## SUPPLIED MATERIAL
· · · · ·

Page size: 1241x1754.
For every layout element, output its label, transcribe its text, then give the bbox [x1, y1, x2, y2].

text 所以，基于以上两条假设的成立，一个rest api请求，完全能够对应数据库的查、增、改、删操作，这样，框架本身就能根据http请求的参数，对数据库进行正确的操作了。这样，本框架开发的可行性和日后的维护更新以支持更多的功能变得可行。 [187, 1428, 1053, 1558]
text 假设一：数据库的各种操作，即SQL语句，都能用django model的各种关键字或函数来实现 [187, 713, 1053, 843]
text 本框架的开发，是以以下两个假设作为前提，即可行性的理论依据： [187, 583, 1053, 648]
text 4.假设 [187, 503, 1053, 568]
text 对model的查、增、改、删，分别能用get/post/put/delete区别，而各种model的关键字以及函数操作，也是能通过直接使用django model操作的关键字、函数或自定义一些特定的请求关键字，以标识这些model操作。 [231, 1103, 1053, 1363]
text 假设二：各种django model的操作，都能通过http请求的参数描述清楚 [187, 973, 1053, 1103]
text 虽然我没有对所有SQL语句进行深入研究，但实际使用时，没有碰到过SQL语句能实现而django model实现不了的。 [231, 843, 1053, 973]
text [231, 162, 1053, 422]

· · · · ·

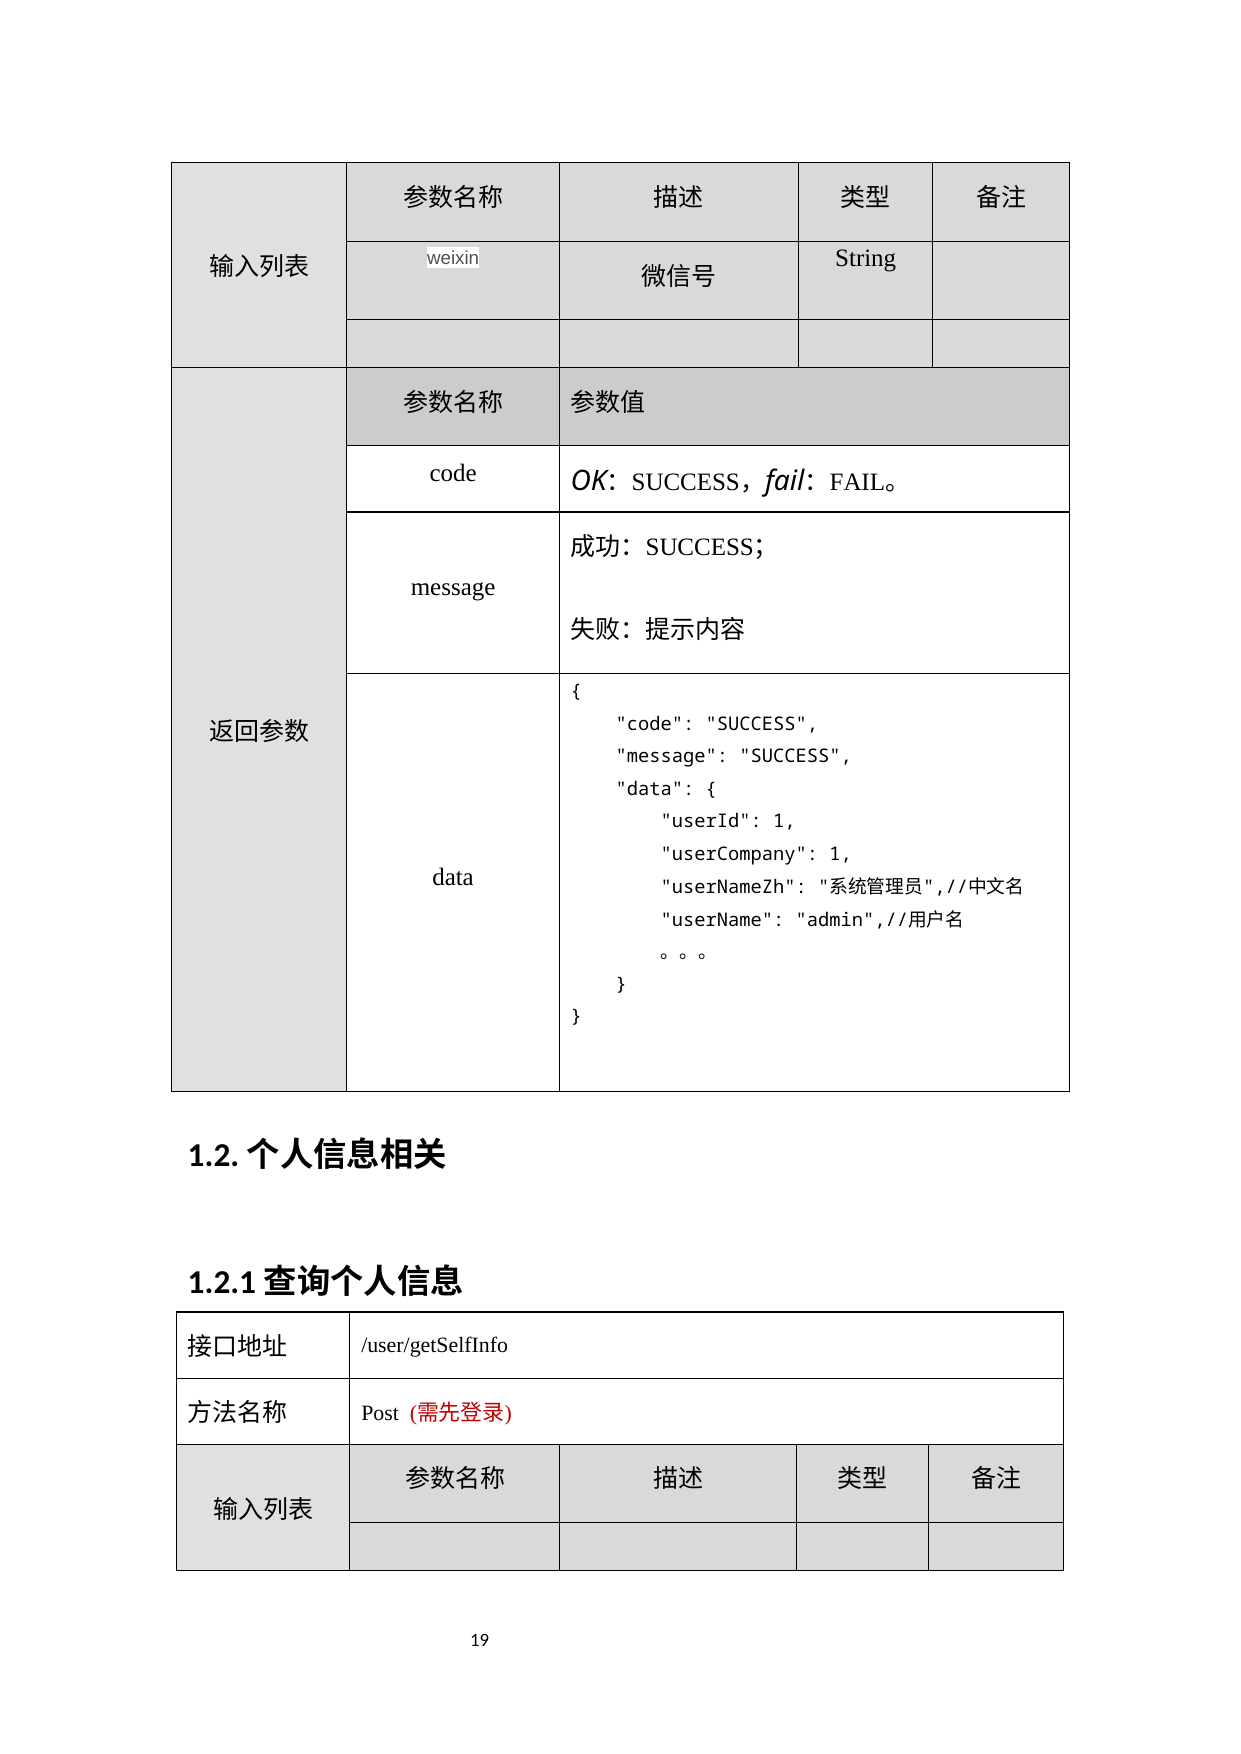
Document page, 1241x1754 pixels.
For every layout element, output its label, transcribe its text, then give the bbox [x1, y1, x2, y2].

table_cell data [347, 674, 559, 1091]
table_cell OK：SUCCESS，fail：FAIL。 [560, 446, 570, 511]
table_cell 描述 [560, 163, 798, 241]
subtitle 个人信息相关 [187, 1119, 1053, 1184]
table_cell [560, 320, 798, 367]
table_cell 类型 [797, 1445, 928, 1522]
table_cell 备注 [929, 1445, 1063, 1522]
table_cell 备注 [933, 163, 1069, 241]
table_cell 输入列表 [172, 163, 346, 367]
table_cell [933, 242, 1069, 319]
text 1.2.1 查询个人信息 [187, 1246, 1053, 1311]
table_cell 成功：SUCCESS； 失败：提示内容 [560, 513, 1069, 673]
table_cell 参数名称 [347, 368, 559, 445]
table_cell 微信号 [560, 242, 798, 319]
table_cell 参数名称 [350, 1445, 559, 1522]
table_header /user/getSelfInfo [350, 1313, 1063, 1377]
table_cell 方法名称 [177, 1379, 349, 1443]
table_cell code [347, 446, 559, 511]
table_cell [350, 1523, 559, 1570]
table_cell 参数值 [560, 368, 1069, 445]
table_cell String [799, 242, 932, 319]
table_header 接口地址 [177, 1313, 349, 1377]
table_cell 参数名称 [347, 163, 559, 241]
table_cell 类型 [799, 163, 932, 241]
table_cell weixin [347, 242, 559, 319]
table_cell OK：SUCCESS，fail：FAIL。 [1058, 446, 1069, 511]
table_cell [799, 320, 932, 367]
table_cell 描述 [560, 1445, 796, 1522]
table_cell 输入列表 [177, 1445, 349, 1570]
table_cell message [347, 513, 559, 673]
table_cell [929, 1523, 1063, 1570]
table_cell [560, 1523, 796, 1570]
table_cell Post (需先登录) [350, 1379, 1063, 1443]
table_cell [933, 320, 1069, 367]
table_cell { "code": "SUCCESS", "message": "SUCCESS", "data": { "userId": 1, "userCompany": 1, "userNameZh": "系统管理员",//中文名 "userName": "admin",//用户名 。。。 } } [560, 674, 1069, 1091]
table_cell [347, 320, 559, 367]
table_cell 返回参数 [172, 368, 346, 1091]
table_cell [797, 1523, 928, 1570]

· · · · ·

## EXERCISE DETAILS
Using the records above, say how many lines contain the string "data"; offer no other text.

## ANSWER TO THIS TASK
2